• **Brief**: Select and copy out every line in the records containing "shade".

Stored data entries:

━━━━━━━━━━━━━━━━

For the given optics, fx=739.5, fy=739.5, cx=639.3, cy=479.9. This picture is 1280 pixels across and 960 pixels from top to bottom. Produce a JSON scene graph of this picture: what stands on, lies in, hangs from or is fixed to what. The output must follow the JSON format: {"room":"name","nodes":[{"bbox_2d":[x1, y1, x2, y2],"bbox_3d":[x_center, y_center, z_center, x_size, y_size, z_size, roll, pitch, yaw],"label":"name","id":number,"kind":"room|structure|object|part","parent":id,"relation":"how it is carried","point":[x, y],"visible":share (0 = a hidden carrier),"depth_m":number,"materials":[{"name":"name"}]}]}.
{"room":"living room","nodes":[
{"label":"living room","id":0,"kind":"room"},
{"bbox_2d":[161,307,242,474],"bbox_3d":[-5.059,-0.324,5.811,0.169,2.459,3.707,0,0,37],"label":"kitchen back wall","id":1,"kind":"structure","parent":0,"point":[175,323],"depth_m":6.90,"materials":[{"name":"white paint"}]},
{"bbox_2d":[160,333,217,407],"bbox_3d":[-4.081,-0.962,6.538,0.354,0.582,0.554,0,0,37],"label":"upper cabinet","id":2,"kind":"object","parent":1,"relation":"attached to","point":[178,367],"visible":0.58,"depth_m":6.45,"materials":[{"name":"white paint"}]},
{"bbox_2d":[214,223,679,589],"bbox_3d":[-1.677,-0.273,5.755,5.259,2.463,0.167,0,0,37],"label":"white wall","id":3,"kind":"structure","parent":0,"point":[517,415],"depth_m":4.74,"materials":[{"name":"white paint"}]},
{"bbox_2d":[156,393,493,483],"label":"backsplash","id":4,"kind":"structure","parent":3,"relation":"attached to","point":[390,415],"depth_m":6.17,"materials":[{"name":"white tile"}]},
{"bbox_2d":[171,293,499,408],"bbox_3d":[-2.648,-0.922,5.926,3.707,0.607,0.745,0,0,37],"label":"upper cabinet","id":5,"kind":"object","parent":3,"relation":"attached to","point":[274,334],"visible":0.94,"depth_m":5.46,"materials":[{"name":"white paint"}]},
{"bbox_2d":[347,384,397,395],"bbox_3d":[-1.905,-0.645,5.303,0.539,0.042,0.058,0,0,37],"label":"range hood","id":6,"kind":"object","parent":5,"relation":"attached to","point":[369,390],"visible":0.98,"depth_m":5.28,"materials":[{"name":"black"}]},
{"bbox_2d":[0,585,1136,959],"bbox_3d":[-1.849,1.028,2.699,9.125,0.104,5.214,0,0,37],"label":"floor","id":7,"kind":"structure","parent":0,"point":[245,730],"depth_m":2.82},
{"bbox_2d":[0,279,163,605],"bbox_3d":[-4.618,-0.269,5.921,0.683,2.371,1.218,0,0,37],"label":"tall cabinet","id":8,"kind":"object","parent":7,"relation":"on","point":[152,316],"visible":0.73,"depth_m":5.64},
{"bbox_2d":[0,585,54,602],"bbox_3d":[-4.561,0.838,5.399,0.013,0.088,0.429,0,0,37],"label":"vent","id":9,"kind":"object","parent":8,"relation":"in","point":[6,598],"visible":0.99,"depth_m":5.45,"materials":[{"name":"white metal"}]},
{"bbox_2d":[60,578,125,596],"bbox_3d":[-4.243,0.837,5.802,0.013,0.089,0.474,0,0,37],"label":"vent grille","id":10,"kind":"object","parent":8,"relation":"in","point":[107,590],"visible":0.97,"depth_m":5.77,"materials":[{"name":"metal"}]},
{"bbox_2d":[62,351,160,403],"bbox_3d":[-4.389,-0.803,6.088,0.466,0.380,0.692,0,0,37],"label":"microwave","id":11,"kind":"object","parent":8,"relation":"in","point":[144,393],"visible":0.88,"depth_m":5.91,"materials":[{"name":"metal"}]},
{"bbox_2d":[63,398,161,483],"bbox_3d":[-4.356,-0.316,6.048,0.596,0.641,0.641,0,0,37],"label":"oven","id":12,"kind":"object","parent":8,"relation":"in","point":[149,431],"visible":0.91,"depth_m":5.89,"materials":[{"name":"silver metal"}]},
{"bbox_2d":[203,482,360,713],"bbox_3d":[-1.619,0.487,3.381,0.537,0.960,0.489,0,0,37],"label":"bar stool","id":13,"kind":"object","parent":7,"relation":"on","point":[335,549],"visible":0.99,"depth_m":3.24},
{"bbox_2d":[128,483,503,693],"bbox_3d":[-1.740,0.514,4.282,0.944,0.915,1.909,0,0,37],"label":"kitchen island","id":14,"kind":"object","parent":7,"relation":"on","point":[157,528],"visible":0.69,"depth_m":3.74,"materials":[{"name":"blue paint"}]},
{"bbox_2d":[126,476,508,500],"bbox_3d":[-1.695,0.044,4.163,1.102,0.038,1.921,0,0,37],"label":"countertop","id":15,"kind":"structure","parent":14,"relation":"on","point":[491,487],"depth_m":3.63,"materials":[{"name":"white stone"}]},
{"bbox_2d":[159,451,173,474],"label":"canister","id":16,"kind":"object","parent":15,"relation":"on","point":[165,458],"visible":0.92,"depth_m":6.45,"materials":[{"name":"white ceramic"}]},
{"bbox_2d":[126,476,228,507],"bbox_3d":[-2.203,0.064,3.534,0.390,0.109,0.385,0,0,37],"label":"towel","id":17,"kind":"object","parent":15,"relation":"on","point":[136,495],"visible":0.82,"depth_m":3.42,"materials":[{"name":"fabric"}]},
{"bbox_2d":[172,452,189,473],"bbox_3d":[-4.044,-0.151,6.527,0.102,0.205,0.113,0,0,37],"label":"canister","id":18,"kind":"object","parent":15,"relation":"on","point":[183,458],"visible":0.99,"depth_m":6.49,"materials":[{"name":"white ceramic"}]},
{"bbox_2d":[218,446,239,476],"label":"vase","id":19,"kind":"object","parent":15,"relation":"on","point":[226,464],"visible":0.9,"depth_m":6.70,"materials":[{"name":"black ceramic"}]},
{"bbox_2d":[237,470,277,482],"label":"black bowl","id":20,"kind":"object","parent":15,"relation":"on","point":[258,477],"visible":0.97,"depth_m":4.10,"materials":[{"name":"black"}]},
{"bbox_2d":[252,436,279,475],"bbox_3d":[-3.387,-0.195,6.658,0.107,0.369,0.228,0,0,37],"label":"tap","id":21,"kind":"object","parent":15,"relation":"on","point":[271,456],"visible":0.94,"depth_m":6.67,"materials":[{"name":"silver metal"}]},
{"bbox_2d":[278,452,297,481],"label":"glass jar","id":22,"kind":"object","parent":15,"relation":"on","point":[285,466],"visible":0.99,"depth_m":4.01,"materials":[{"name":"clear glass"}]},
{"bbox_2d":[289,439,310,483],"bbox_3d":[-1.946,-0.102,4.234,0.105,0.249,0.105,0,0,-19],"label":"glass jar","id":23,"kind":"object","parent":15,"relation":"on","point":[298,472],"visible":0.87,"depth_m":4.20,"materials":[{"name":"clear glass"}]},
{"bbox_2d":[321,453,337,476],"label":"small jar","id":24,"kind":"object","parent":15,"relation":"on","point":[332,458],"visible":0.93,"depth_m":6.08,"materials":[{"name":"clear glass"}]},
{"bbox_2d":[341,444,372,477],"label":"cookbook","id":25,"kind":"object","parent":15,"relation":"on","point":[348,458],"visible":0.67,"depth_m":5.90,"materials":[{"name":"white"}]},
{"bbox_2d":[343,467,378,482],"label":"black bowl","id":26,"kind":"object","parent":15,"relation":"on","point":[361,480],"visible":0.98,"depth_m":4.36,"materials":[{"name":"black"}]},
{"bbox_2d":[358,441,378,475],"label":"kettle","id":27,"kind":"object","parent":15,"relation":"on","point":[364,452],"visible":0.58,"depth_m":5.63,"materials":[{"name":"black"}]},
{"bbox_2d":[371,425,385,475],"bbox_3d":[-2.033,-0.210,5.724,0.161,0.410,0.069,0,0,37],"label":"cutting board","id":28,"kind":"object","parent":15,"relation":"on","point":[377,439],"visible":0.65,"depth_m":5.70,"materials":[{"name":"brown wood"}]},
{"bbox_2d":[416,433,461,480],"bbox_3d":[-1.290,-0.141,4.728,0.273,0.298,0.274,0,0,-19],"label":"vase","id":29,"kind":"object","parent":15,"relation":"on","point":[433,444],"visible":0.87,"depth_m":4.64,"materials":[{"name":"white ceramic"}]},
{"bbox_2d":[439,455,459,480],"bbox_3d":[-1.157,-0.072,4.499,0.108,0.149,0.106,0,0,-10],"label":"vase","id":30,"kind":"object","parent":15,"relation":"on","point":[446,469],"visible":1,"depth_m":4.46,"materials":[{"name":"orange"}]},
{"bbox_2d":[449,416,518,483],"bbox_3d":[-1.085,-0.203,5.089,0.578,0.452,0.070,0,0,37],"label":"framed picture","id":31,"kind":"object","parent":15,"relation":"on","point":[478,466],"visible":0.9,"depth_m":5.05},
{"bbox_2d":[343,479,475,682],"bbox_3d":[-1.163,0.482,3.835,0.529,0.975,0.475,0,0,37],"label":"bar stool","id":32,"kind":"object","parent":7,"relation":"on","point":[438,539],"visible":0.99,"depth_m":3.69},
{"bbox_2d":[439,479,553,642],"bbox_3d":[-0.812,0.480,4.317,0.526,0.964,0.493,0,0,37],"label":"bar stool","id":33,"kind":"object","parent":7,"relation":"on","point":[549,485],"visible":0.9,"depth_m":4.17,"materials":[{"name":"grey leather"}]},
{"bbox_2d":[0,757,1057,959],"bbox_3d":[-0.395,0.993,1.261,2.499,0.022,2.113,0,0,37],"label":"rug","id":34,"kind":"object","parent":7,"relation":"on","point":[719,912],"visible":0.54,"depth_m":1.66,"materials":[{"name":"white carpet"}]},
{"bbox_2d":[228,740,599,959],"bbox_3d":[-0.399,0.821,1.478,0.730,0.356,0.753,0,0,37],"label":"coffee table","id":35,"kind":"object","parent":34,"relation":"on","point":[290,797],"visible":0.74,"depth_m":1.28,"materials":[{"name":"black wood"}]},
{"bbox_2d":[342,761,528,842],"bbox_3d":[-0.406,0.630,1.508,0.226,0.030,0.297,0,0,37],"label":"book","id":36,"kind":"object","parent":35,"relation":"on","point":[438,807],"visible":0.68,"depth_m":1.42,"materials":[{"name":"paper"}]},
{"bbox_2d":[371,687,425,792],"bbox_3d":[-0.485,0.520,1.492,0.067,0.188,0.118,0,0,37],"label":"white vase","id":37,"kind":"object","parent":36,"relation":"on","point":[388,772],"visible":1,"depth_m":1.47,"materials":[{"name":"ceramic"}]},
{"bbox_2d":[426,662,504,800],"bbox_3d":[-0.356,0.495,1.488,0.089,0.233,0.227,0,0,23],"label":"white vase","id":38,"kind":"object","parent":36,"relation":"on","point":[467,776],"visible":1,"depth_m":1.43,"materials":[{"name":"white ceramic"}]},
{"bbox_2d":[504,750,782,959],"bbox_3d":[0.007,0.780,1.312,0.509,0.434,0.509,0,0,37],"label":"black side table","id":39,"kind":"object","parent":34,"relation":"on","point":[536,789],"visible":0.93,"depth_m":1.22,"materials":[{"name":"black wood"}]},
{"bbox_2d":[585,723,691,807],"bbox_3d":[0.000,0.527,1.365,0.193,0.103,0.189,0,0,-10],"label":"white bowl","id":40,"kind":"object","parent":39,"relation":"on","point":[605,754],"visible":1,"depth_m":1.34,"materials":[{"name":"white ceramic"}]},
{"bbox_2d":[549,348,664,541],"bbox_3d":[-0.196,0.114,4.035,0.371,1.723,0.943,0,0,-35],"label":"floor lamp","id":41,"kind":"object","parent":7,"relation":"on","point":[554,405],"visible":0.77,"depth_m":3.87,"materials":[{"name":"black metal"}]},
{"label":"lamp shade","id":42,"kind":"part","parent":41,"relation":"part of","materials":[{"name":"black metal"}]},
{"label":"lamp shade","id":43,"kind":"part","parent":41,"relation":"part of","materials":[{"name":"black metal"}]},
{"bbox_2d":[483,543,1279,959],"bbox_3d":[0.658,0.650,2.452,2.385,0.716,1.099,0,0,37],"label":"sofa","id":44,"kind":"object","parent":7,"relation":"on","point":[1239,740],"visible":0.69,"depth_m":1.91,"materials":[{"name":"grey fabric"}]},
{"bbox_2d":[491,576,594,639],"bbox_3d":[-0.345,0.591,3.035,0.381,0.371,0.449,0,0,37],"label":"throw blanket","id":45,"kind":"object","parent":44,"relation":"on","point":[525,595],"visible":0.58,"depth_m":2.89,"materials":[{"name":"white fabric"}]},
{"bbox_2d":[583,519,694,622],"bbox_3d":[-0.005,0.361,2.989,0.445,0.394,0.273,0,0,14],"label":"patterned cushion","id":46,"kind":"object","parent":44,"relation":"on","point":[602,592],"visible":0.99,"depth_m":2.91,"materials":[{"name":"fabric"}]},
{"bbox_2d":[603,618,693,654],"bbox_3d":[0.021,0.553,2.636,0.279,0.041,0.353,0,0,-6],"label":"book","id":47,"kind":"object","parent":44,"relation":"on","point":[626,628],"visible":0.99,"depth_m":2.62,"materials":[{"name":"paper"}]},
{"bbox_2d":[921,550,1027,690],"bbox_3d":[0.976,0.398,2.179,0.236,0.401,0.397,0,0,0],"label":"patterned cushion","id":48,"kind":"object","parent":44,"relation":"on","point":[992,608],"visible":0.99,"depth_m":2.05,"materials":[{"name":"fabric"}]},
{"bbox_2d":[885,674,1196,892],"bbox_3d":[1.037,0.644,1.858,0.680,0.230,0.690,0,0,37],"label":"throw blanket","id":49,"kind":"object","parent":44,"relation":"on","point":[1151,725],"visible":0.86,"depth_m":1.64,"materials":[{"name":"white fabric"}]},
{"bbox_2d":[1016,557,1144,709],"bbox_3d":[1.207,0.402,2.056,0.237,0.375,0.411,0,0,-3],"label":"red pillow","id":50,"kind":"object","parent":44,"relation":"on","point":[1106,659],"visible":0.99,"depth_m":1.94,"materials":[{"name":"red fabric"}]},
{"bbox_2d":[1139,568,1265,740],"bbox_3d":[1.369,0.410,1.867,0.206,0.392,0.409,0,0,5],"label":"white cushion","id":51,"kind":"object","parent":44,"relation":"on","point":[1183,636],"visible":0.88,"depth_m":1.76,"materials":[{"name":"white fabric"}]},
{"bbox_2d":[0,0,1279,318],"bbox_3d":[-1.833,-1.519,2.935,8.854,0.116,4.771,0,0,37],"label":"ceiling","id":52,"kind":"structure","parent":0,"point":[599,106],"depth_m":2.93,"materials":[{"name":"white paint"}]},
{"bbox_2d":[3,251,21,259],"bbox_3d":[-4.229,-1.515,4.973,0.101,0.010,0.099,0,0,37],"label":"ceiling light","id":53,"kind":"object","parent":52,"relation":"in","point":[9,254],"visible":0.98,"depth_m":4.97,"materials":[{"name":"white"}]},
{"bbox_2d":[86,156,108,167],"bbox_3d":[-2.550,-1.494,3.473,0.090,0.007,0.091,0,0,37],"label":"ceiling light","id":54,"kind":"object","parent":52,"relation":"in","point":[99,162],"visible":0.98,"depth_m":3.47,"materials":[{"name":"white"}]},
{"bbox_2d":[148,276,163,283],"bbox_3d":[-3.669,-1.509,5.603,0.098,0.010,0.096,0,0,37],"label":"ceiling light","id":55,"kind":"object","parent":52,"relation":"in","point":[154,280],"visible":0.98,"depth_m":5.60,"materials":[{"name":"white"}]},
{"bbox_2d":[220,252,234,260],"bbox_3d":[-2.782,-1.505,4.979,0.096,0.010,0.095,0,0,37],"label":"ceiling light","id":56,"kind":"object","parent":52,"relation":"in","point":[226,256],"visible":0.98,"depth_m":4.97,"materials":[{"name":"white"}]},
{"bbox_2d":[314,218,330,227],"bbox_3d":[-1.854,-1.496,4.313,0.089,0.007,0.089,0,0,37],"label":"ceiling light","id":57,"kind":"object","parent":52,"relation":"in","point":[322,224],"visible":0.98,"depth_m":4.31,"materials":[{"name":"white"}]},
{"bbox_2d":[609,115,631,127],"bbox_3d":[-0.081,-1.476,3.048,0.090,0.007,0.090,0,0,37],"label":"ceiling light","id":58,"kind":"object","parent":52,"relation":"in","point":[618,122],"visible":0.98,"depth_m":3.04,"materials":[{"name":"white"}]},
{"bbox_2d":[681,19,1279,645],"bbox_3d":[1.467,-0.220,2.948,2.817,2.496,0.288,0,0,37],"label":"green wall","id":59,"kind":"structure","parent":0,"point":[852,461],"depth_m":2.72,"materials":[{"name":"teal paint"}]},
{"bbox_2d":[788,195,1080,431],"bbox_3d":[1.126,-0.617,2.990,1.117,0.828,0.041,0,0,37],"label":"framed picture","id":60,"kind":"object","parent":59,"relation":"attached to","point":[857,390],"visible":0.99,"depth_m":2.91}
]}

━━━━━━━━━━━━━━━━

• **Task solution**:
{"label":"lamp shade","id":42,"kind":"part","parent":41,"relation":"part of","materials":[{"name":"black metal"}]},
{"label":"lamp shade","id":43,"kind":"part","parent":41,"relation":"part of","materials":[{"name":"black metal"}]},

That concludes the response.